- WHAT YOU SHOULD DO
Look below for the line containing "a mi perfil!" and the line containing "## Mis hobbys"; repeat exactly those two lines and all lines between them, and nothing else.
(Beginning of GIVEN RECORDS)
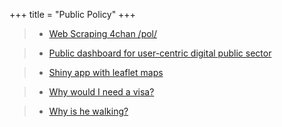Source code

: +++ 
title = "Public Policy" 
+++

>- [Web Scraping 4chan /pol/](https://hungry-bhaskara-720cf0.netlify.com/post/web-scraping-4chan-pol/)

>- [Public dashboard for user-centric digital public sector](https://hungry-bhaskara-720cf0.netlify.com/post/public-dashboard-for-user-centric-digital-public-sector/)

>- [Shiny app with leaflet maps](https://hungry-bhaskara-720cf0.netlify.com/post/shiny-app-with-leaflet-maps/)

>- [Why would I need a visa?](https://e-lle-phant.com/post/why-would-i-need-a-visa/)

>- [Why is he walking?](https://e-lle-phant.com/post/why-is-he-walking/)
(End of GIVEN RECORDS)
(Beginning of GIVEN RECORDS)
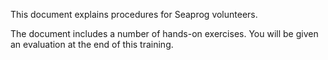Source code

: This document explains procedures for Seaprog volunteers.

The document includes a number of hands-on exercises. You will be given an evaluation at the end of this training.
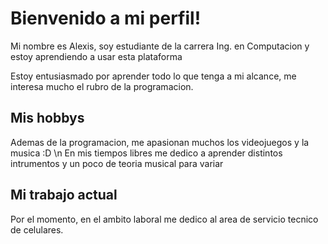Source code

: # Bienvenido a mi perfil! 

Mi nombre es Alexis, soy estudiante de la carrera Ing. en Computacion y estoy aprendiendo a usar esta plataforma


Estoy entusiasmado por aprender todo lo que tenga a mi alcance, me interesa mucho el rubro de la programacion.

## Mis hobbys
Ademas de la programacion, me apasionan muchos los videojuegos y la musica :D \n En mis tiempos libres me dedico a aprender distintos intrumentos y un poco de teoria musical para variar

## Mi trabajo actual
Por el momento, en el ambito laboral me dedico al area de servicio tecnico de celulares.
(End of GIVEN RECORDS)
- OUTPUT
: # Bienvenido a mi perfil! 

Mi nombre es Alexis, soy estudiante de la carrera Ing. en Computacion y estoy aprendiendo a usar esta plataforma


Estoy entusiasmado por aprender todo lo que tenga a mi alcance, me interesa mucho el rubro de la programacion.

## Mis hobbys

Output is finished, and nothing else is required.